Comentario a: J. Kotek y P. Rigoulot, “Los campos de la muerte. Cien años de deportación y exterminio”, Barcelona, Salvat, 845 páginas.
Para millones de personas, la referencia a los campos de concentración en los que la vida humana carecía de valor y los encarcelados se extinguían irremisiblemente en medio de un infierno de trabajos forzados, malos tratos e incluso medidas encaminadas directamente a ocasionar la muerte remite de manera ineludible a la Alemania nazi. Sin embargo, a pesar del terrible y sobrecogedor drama que significó el nazismo y el Holocausto, lo cierto es que no fueron Hitler y sus seguidores los únicos que se valieron de los campos como sistema de represión o que llegaron a utilizarlos como método directo de exterminio.
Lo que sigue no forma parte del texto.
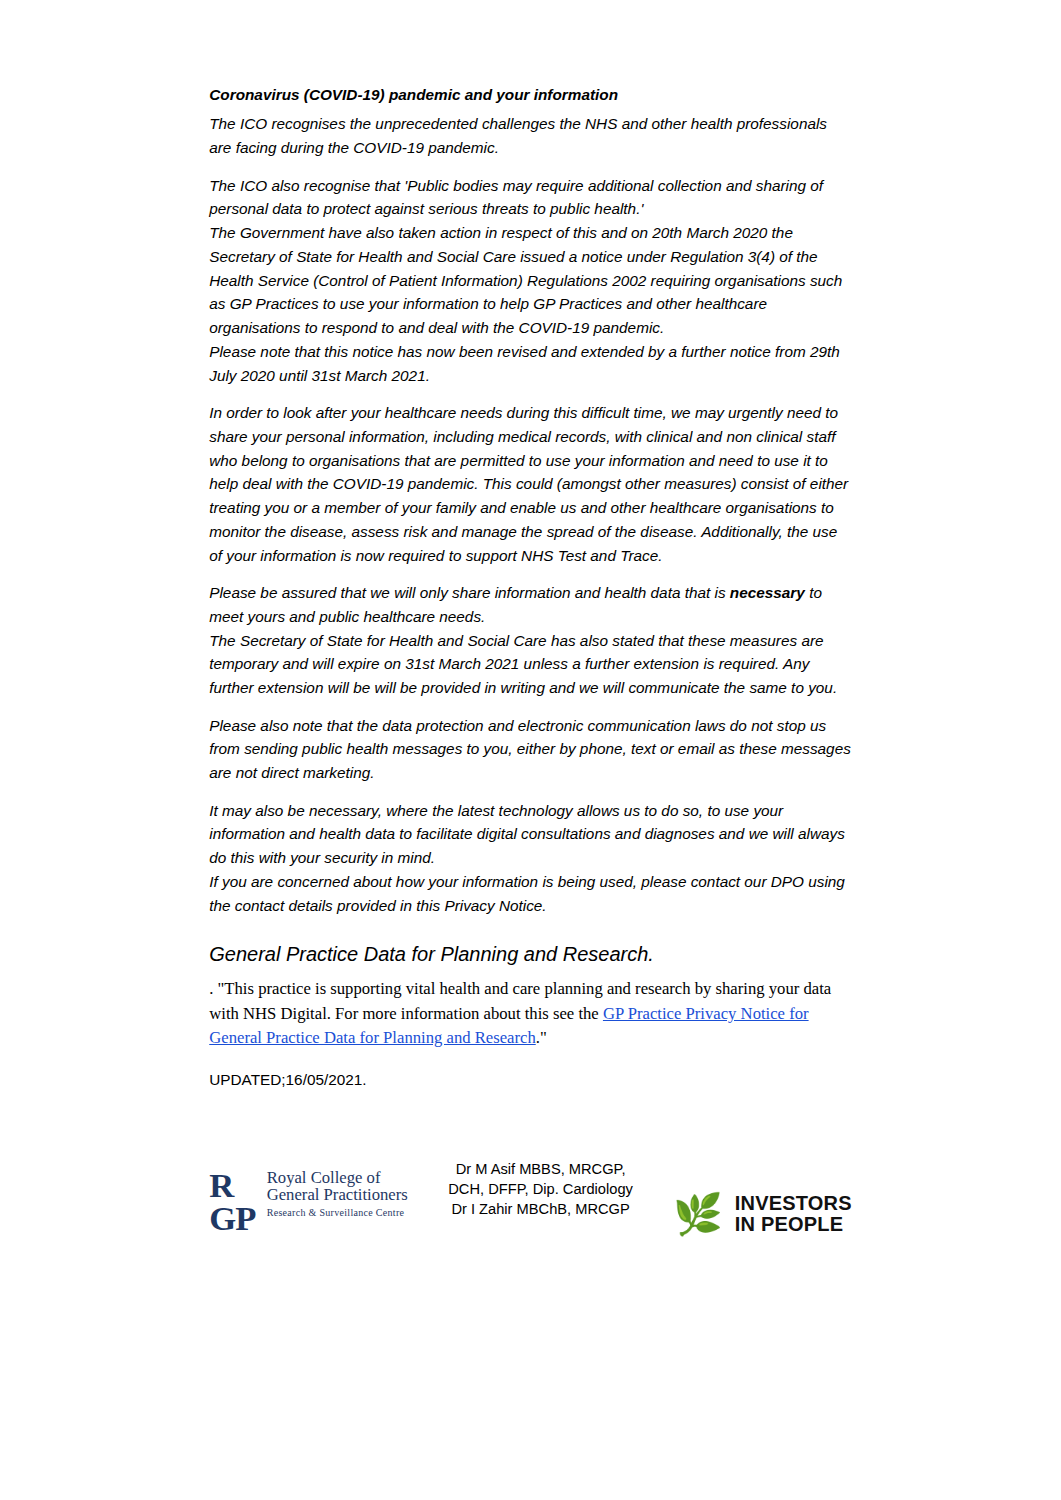Coronavirus (COVID-19) pandemic and your information
The ICO recognises the unprecedented challenges the NHS and other health professionals are facing during the COVID-19 pandemic.
The ICO also recognise that 'Public bodies may require additional collection and sharing of personal data to protect against serious threats to public health.'
The Government have also taken action in respect of this and on 20th March 2020 the Secretary of State for Health and Social Care issued a notice under Regulation 3(4) of the Health Service (Control of Patient Information) Regulations 2002 requiring organisations such as GP Practices to use your information to help GP Practices and other healthcare organisations to respond to and deal with the COVID-19 pandemic.
Please note that this notice has now been revised and extended by a further notice from 29th July 2020 until 31st March 2021.
In order to look after your healthcare needs during this difficult time, we may urgently need to share your personal information, including medical records, with clinical and non clinical staff who belong to organisations that are permitted to use your information and need to use it to help deal with the COVID-19 pandemic. This could (amongst other measures) consist of either treating you or a member of your family and enable us and other healthcare organisations to monitor the disease, assess risk and manage the spread of the disease. Additionally, the use of your information is now required to support NHS Test and Trace.
Please be assured that we will only share information and health data that is necessary to meet yours and public healthcare needs.
The Secretary of State for Health and Social Care has also stated that these measures are temporary and will expire on 31st March 2021 unless a further extension is required. Any further extension will be will be provided in writing and we will communicate the same to you.
Please also note that the data protection and electronic communication laws do not stop us from sending public health messages to you, either by phone, text or email as these messages are not direct marketing.
It may also be necessary, where the latest technology allows us to do so, to use your information and health data to facilitate digital consultations and diagnoses and we will always do this with your security in mind.
If you are concerned about how your information is being used, please contact our DPO using the contact details provided in this Privacy Notice.
General Practice Data for Planning and Research.
. "This practice is supporting vital health and care planning and research by sharing your data with NHS Digital. For more information about this see the GP Practice Privacy Notice for General Practice Data for Planning and Research."
UPDATED;16/05/2021.
R GP
Royal College of
General Practitioners Research & Surveillance Centre
Dr M Asif MBBS, MRCGP, DCH, DFFP, Dip. Cardiology
Dr I Zahir MBChB, MRCGP
🌿
INVESTORS
IN PEOPLE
El comunismo, bendecido por el papanatismo, el silencio y la maldad de millares de comentaristas e historiadores, también contó con su red de campos de concentración que creció en paralelo a otros destinados meramente al exterminio. Bikin, Vinitza, Katyn o Zhabarovsk deberían despertar en nuestras conciencias la misma repulsión que Treblinka, Chelmno o incluso Auchswitz. Si no es así se debe a la acción combinada de la ignorancia y de la defensa (¡a estas alturas!) de un sistema que ocasionó más de cien millones de muertos y es que, lamentablemente, Lenin y la URSS sólo fueron el inicio de un sistema represivo de campos que inspiró posteriormente a chinos y polacos, húngaros y yugoslavos, norcoreanos y vietnamitas, cubanos y camboyanos. Sin embargo, no sólo los totalitarismos se aprovecharon de este universo concentracionario.
Monarquías liberales como la británica y la española ya dieron pasos en esa dirección durante las guerras de los boers y de Cuba respectivamente. Ni una ni otra perseguían exterminar a sus oponentes sino tan sólo quebrar su capacidad de resistencia. El resultado fue empero desastroso, como también sucedió en relación con los japoneses internados en Estados Unidos después de Pearl Harbor. La presente obra constituye una guía muy detallada sobre ese siglo de los campos –triste sobrenombre para un período de cien años– en el que los culpables principales fueron los regímenes totalitarios (primero el comunista, luego en repugnante imitación el nazi) pero en el que las democracias no siempre supieron resistir a la tentación de contribuir con sus círculos particulares a la creación de un infierno sin precedentes históricos.